Stored records:

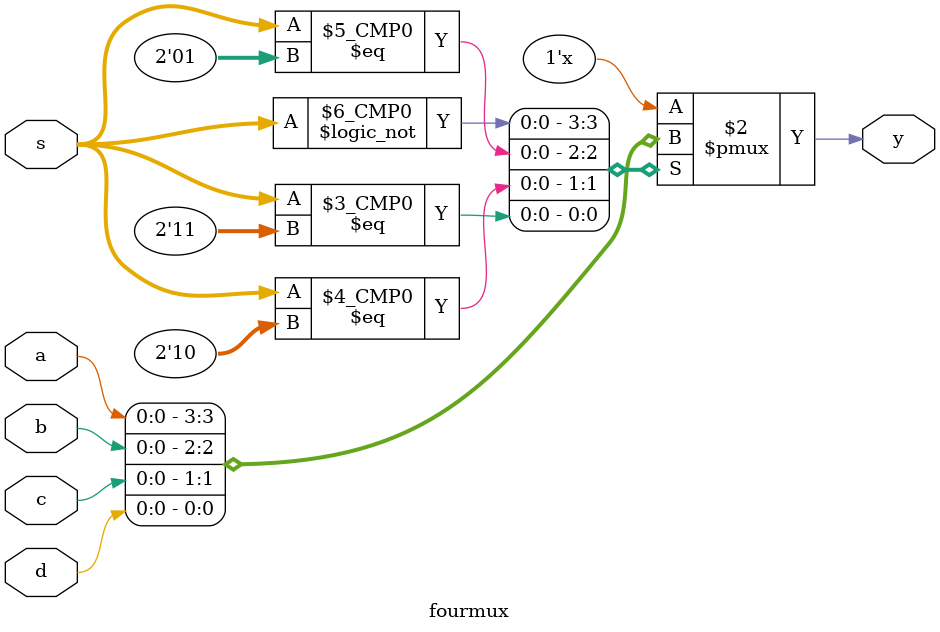
<source format=v>
module fourmux(
  input a, b, c, d,
  input [1:0] s,
  output reg y
);
  always @(*) begin
    case(s)
      2'b00: y = a;
      2'b01: y = b;
      2'b10: y = c;
      2'b11: y = d;
      default: y = 2'b00;
    endcase
  end
endmodule

</source>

Job: Set every record down again verbatim, without pictures.

Answer below:
<source format=v>
module fourmux(
  input a, b, c, d,
  input [1:0] s,
  output reg y
);
  always @(*) begin
    case(s)
      2'b00: y = a;
      2'b01: y = b;
      2'b10: y = c;
      2'b11: y = d;
      default: y = 2'b00;
    endcase
  end
endmodule

</source>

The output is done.